▶ **What is needed**
Say how many lines in the listing below contain the word "movement". Give the number alone.

▶ **Listed entries**
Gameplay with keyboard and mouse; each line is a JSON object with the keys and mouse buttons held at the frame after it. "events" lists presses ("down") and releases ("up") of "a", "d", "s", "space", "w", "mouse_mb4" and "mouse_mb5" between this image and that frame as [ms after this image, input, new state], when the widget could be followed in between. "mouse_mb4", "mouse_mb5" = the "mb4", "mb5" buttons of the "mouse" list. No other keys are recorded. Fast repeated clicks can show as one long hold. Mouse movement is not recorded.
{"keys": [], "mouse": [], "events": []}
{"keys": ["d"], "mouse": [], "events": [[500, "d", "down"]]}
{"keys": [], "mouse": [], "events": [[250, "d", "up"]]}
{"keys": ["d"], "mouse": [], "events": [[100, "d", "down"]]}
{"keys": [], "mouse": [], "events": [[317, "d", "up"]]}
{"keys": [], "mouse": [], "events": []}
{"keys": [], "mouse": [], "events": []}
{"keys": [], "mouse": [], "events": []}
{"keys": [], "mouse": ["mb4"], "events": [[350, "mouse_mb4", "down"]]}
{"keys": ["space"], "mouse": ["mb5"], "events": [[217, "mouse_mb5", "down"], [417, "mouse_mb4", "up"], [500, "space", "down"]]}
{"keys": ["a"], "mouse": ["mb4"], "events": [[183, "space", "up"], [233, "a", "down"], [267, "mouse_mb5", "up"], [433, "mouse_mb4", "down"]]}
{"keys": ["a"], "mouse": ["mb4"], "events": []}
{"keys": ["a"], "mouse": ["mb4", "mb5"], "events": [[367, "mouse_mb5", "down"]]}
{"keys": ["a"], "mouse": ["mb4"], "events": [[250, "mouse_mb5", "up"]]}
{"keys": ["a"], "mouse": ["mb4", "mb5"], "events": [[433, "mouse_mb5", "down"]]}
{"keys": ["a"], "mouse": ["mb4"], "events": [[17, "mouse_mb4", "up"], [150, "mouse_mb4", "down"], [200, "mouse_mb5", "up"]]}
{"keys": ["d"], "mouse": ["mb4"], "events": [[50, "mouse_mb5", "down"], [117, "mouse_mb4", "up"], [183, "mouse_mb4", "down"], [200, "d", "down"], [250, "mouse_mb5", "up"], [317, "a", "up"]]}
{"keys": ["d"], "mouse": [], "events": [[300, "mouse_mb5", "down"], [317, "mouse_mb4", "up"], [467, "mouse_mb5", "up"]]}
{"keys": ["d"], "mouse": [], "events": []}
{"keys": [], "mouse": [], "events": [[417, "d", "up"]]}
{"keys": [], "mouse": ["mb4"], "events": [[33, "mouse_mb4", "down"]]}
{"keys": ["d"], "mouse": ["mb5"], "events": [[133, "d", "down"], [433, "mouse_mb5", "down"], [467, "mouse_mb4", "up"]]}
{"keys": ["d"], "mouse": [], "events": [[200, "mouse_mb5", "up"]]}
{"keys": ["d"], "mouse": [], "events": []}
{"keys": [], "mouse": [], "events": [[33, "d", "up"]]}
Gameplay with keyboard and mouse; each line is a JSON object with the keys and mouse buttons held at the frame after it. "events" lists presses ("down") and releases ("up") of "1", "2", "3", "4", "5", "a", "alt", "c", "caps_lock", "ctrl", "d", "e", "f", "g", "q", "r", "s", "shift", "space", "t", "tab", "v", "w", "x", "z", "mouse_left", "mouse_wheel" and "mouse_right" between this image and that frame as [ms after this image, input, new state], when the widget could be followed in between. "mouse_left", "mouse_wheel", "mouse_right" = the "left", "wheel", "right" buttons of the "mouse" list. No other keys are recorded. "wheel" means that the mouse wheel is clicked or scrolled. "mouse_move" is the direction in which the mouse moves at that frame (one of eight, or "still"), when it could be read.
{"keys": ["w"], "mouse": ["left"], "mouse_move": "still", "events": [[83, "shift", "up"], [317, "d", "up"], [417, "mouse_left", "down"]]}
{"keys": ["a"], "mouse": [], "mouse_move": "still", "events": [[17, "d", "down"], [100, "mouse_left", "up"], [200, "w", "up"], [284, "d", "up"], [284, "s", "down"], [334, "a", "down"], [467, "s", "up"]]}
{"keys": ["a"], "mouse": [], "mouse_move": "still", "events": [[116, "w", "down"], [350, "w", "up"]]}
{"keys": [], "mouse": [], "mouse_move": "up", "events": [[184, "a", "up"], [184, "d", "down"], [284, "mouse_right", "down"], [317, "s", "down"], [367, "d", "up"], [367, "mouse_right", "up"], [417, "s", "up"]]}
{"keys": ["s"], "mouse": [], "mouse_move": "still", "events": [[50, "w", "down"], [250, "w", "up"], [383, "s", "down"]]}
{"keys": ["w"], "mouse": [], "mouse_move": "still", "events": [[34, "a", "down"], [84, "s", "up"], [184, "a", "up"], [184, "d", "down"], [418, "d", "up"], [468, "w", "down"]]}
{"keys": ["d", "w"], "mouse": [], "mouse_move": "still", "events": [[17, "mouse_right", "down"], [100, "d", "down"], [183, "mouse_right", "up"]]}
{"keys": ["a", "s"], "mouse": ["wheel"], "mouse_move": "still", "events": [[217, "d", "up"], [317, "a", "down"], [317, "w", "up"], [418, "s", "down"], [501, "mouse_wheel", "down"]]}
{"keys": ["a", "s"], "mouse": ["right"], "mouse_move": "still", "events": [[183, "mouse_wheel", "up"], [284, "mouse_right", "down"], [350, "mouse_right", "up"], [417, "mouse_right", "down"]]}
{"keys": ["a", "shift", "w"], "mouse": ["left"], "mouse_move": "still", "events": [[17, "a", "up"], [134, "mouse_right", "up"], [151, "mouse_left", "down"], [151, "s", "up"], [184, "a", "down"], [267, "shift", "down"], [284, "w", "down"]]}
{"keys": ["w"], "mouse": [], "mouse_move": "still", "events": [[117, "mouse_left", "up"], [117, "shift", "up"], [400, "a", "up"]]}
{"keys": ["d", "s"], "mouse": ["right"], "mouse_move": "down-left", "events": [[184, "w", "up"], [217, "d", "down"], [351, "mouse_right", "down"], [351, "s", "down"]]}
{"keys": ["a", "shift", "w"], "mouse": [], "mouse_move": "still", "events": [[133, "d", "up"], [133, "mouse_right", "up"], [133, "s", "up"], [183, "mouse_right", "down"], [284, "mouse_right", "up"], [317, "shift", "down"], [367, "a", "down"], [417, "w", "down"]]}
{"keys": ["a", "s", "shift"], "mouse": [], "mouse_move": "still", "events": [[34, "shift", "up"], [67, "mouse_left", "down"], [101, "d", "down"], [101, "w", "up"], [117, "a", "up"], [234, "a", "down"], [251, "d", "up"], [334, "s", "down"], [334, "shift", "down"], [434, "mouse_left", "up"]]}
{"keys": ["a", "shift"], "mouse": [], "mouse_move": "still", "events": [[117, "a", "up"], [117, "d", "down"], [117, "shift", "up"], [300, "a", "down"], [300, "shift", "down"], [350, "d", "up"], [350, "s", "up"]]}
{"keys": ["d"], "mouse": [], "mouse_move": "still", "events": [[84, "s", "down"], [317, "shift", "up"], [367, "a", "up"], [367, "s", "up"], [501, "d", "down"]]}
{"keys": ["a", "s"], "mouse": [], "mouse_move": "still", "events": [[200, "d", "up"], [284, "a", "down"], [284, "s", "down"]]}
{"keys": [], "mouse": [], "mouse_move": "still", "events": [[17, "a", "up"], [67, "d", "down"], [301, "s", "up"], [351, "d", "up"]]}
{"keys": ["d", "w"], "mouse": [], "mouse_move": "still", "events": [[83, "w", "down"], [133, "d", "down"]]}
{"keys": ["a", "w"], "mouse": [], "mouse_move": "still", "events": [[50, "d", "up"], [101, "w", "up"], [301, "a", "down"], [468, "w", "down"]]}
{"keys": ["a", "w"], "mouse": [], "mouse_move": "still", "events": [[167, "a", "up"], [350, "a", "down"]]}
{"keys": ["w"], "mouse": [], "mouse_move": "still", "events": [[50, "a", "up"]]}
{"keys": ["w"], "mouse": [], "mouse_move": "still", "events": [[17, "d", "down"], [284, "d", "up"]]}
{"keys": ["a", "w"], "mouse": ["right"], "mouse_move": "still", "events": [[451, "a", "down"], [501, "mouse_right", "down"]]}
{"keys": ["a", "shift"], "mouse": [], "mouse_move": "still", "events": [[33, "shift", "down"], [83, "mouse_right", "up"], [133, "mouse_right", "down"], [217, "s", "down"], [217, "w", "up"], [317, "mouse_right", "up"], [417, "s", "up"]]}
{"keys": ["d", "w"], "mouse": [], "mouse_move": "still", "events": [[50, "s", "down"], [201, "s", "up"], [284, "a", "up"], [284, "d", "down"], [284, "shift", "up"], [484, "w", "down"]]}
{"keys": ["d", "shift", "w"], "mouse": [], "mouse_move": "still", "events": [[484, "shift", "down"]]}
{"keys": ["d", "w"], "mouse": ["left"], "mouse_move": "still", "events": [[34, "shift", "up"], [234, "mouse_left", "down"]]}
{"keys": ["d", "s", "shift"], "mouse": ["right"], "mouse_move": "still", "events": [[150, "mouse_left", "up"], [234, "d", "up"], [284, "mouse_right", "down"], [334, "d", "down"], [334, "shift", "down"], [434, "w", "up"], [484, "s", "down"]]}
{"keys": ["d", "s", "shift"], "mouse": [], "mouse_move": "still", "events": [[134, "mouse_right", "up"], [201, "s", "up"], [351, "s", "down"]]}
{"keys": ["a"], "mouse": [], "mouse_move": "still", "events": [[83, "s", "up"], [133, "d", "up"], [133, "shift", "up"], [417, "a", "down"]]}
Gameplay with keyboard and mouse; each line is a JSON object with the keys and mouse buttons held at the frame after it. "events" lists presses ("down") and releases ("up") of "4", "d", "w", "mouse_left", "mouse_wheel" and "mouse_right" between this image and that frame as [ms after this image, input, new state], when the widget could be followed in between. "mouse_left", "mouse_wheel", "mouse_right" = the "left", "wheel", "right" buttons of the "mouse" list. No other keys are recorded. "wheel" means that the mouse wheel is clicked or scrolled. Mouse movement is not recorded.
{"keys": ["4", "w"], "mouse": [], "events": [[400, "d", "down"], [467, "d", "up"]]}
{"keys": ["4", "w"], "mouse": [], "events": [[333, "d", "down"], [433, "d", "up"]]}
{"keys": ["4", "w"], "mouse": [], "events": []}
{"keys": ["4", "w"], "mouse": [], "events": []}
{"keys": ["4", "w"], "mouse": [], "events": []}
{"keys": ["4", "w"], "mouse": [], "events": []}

▶ **Task answer**
2